De la beauté des mathématiques (et de certains mathématiciens)
« L’expression de Weierstrass1, que le véritable mathématicien est poète, peut paraître au grand public singulièrement étrange. Il en est pourtant ainsi. L’expression n’implique pas seulement qu’il faut au mathématicien, de même qu’au poète, de l’imagination et de l’intuition. Ceci est vrai pour toutes les sciences, nulle part toutefois au même degré que dans les mathématiques. Mais l’expression a aussi une signification d’une portée plus grande. Les meilleurs travaux d’Abel2 sont de véritables poèmes lyriques d’une beauté sublime, où la perfection de la forme laisse transparaître la profondeur de la pensée, en même temps qu’elle remplit l’imagination de tableaux de rêve tirés d’un monde d’idées écarté, plus élevé au-dessus de la banalité de la vie et plus directement émané de l’âme même que tout ce qu’a pu produire aucun poète au sens ordinaire du mot. Il ne faut pas oublier, en effet, à quel point la langue mathématique, faite pour les besoins de pensée les plus hauts de l’humanité, est supérieure à notre langue ordinaire. Il ne faut pas oublier non plus que la pensée intérieure y est plus complètement et plus clairement exprimée que dans aucun autre domaine humain. »

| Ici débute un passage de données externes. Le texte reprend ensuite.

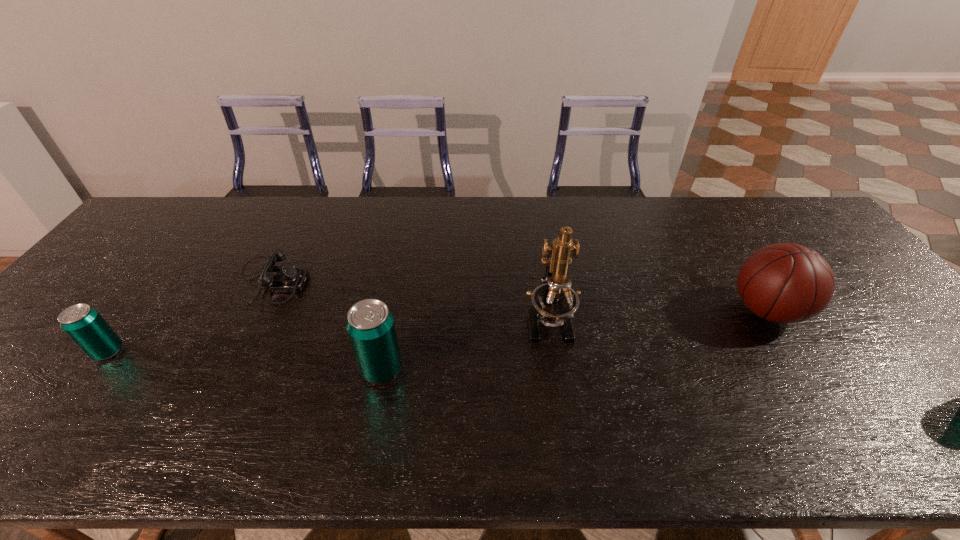
Given the evenly spaced beer cans in the image, where should an extra beer can be added on the right to preserve the spacing? Please point to a vacant space. Please provide its 2D coordinates. Your answer should be formatted as a tuple, i.e. [(x, y)], where the tuple contains the x and y coordinates of a point satisfying the conditions above.

[(675, 387)]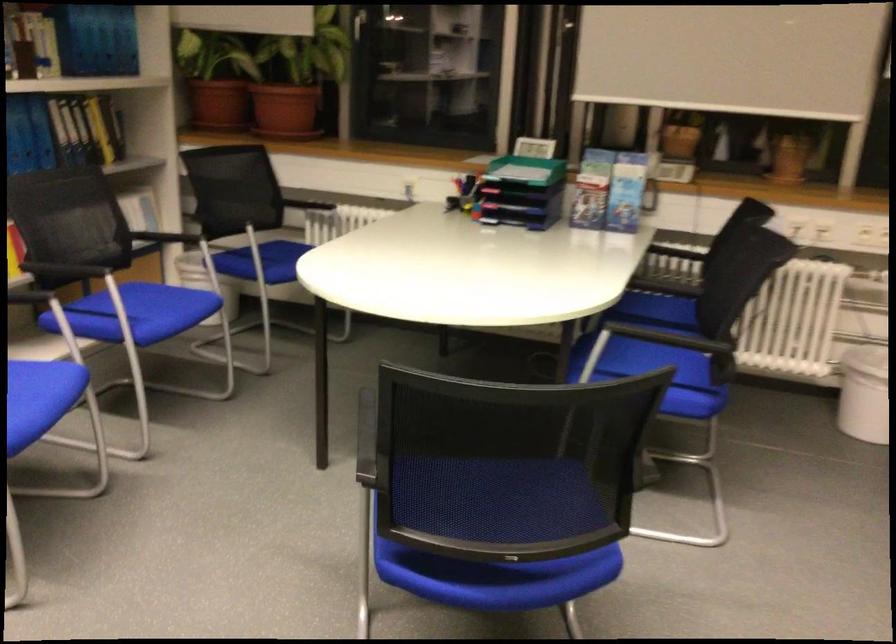
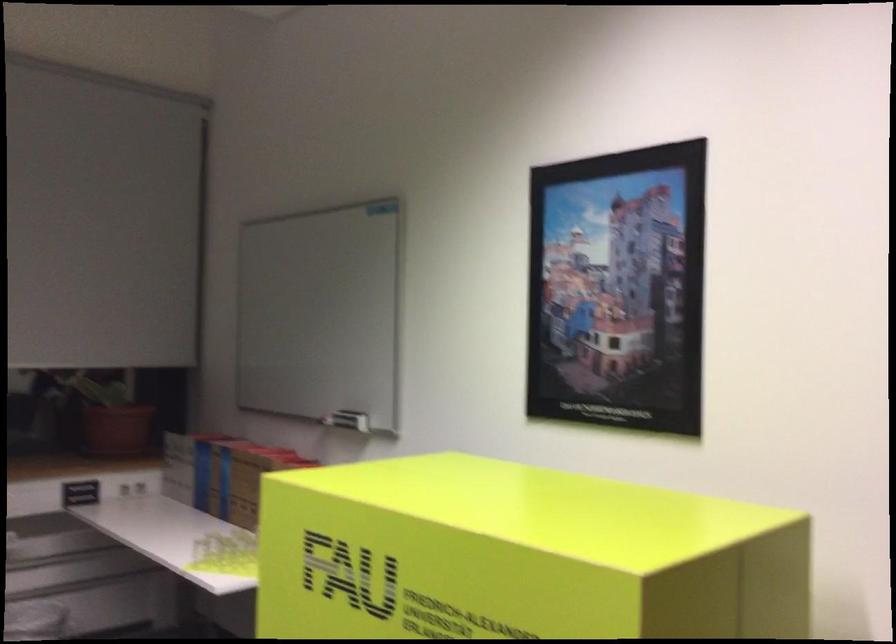
Question: The camera is either moving clockwise (left) or counter-clockwise (right) around the object. The first image is from the beginning of the video and the second image is from the end. Is the camera moving left or right when shooting the video?

Choices:
 (A) Left
 (B) Right

Answer: (A)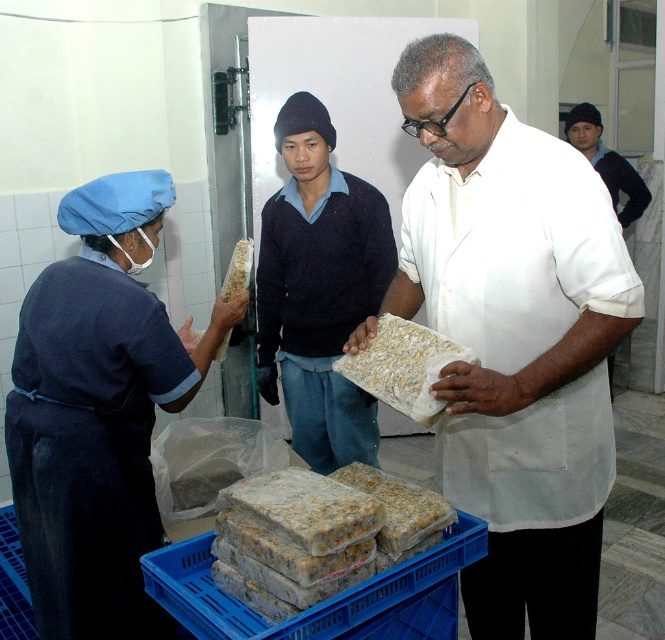
You are a quality inspector standing 5 feet away from the white matte rectangular object at center. Can you reach it without moving your current position?

The white matte rectangular object at center is 4.53 feet away from the camera, so yes, you can reach it without moving since you are only 0.47 feet away from your current position.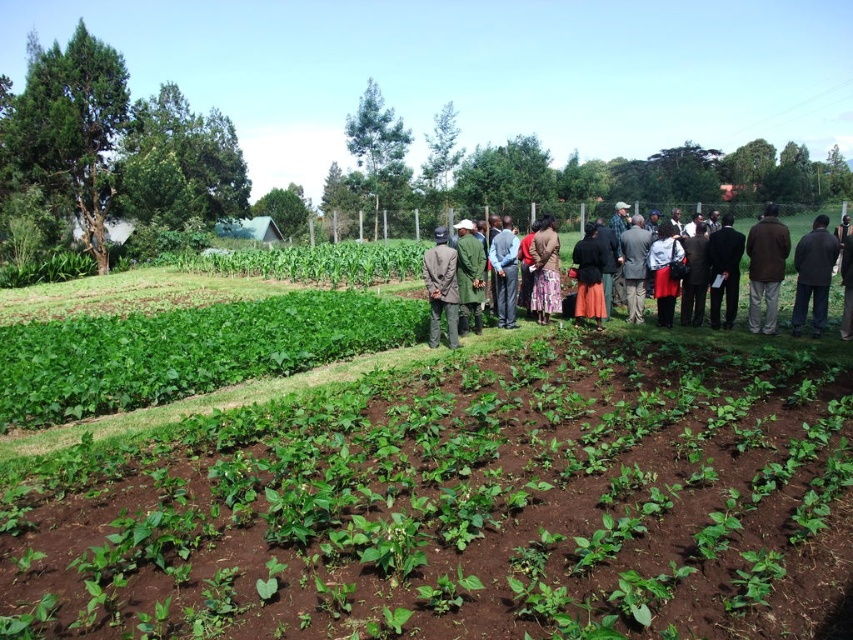
How much distance is there between matte black dress at center and dark gray fabric jacket at center?

matte black dress at center and dark gray fabric jacket at center are 4.31 feet apart from each other.

Who is taller, matte black dress at center or dark gray fabric jacket at center?

dark gray fabric jacket at center

Between point (595, 246) and point (498, 278), which one is positioned in front?

Point (595, 246)

In order to click on matte black dress at center in this screenshot , I will do `click(589, 276)`.

Who is positioned more to the left, brown fabric skirt at center or dark gray suit at center?

From the viewer's perspective, brown fabric skirt at center appears more on the left side.

Is point (556, 269) more distant than point (635, 236)?

Yes, point (556, 269) is behind point (635, 236).

Does point (544, 292) come farther from viewer compared to point (631, 221)?

No, it is not.

The height and width of the screenshot is (640, 853). In order to click on brown fabric skirt at center in this screenshot , I will do `click(544, 269)`.

Is point (784, 264) less distant than point (450, 310)?

No, (784, 264) is further to viewer.

Is point (750, 300) closer to viewer compared to point (444, 294)?

No.

Find the location of `brown wool coat at right`. brown wool coat at right is located at coordinates (764, 268).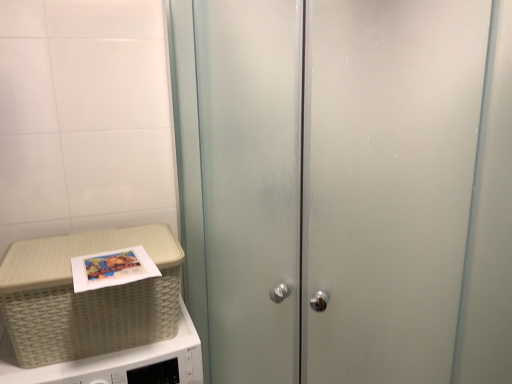
Question: From a real-world perspective, is beige woven picnic basket at lower left positioned under frosted glass cabinet at center based on gravity?

Choices:
 (A) no
 (B) yes

Answer: (B)

Question: From the image's perspective, is beige woven picnic basket at lower left below frosted glass cabinet at center?

Choices:
 (A) no
 (B) yes

Answer: (B)

Question: Does beige woven picnic basket at lower left have a greater height compared to frosted glass cabinet at center?

Choices:
 (A) no
 (B) yes

Answer: (A)

Question: Does beige woven picnic basket at lower left come behind frosted glass cabinet at center?

Choices:
 (A) no
 (B) yes

Answer: (B)

Question: Does beige woven picnic basket at lower left have a larger size compared to frosted glass cabinet at center?

Choices:
 (A) yes
 (B) no

Answer: (B)

Question: From a real-world perspective, is frosted glass cabinet at center physically located above or below white woven basket at left?

Choices:
 (A) above
 (B) below

Answer: (A)

Question: In the image, is frosted glass cabinet at center on the left side or the right side of white woven basket at left?

Choices:
 (A) right
 (B) left

Answer: (A)

Question: Considering the positions of frosted glass cabinet at center and white woven basket at left in the image, is frosted glass cabinet at center wider or thinner than white woven basket at left?

Choices:
 (A) thin
 (B) wide

Answer: (B)

Question: From the image's perspective, is frosted glass cabinet at center located above or below white woven basket at left?

Choices:
 (A) below
 (B) above

Answer: (B)

Question: Based on their positions, is frosted glass cabinet at center located to the left or right of beige woven picnic basket at lower left?

Choices:
 (A) right
 (B) left

Answer: (A)

Question: From the image's perspective, relative to beige woven picnic basket at lower left, is frosted glass cabinet at center above or below?

Choices:
 (A) below
 (B) above

Answer: (B)

Question: From their relative heights in the image, would you say frosted glass cabinet at center is taller or shorter than beige woven picnic basket at lower left?

Choices:
 (A) short
 (B) tall

Answer: (B)

Question: Is frosted glass cabinet at center inside the boundaries of beige woven picnic basket at lower left, or outside?

Choices:
 (A) outside
 (B) inside

Answer: (A)

Question: From their relative heights in the image, would you say white woven basket at left is taller or shorter than beige woven picnic basket at lower left?

Choices:
 (A) short
 (B) tall

Answer: (B)

Question: From the image's perspective, is white woven basket at left above or below beige woven picnic basket at lower left?

Choices:
 (A) below
 (B) above

Answer: (A)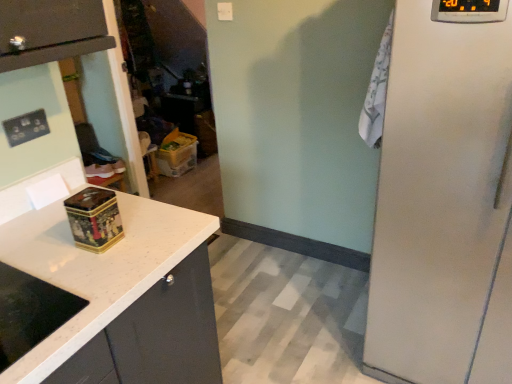
Question: Can you confirm if gold metallic tin at center, which ranks as the first appliance in left-to-right order, is smaller than satin white refrigerator at right, which appears as the second appliance when viewed from the back?

Choices:
 (A) yes
 (B) no

Answer: (A)

Question: Is gold metallic tin at center, which ranks as the first appliance in left-to-right order, not within satin white refrigerator at right, marked as the second appliance in a bottom-to-top arrangement?

Choices:
 (A) no
 (B) yes

Answer: (B)

Question: Is gold metallic tin at center, the 1th appliance from the back, positioned behind satin white refrigerator at right, the first appliance from the front?

Choices:
 (A) no
 (B) yes

Answer: (B)

Question: Is gold metallic tin at center, the second appliance when ordered from front to back, far from satin white refrigerator at right, which appears as the 2th appliance when viewed from the left?

Choices:
 (A) no
 (B) yes

Answer: (B)

Question: From the image's perspective, would you say gold metallic tin at center, acting as the 1th appliance starting from the bottom, is positioned over satin white refrigerator at right, positioned as the first appliance in right-to-left order?

Choices:
 (A) no
 (B) yes

Answer: (A)

Question: From the image's perspective, is matte black outlet at upper left above or below satin white refrigerator at right, which appears as the 2th appliance when viewed from the left?

Choices:
 (A) above
 (B) below

Answer: (A)

Question: Considering their positions, is matte black outlet at upper left located in front of or behind satin white refrigerator at right, which appears as the second appliance when viewed from the back?

Choices:
 (A) behind
 (B) front

Answer: (A)

Question: Is point (36, 127) positioned closer to the camera than point (437, 367)?

Choices:
 (A) closer
 (B) farther

Answer: (A)

Question: Considering the positions of matte black outlet at upper left and satin white refrigerator at right, marked as the second appliance in a bottom-to-top arrangement, in the image, is matte black outlet at upper left bigger or smaller than satin white refrigerator at right, marked as the second appliance in a bottom-to-top arrangement,?

Choices:
 (A) small
 (B) big

Answer: (A)

Question: Is white granite countertop at left taller or shorter than transparent plastic door at center?

Choices:
 (A) short
 (B) tall

Answer: (A)

Question: In the image, is white granite countertop at left positioned in front of or behind transparent plastic door at center?

Choices:
 (A) front
 (B) behind

Answer: (A)

Question: From a real-world perspective, is white granite countertop at left above or below transparent plastic door at center?

Choices:
 (A) above
 (B) below

Answer: (B)

Question: Does point (183, 332) appear closer or farther from the camera than point (138, 62)?

Choices:
 (A) farther
 (B) closer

Magnus Gösta Mittag-Leffler3,
Niels Henrik Abel (1907)
1 Mathématicien allemand né à Ostenfelde en 1815 et mort à Berlin en 1897. Il fait partie des rénovateurs de l’analyse au XIXème siècle. Il a ainsi construit le corps des nombres réels et étudié les fonctions analytiques. Le théorème qui porte son nom énonce que: « Toute application continue d’un intervalle fermé [a, b] de R dans R est la limite d’une suite de polynômes qui converge uniformément sur [a, b]. »
2 Mathématicien norvégien né sur l’île de Finnoy en 1802 et mort à Arendal en 1829. Il démontre l’irrésolubilité par radicaux de l’équation du 5ème degré. Il est aussi le fondateur de la théorie des intégrales elliptiques.
3 Mathématicien suédois né à Stockholm en 1846 et mort dans la même ville en 1927. Élève de Charles Hermitte à Paris et de Weierstrass à Berlin, il généralise un théorème de ce dernier aux fonctions méromorphes.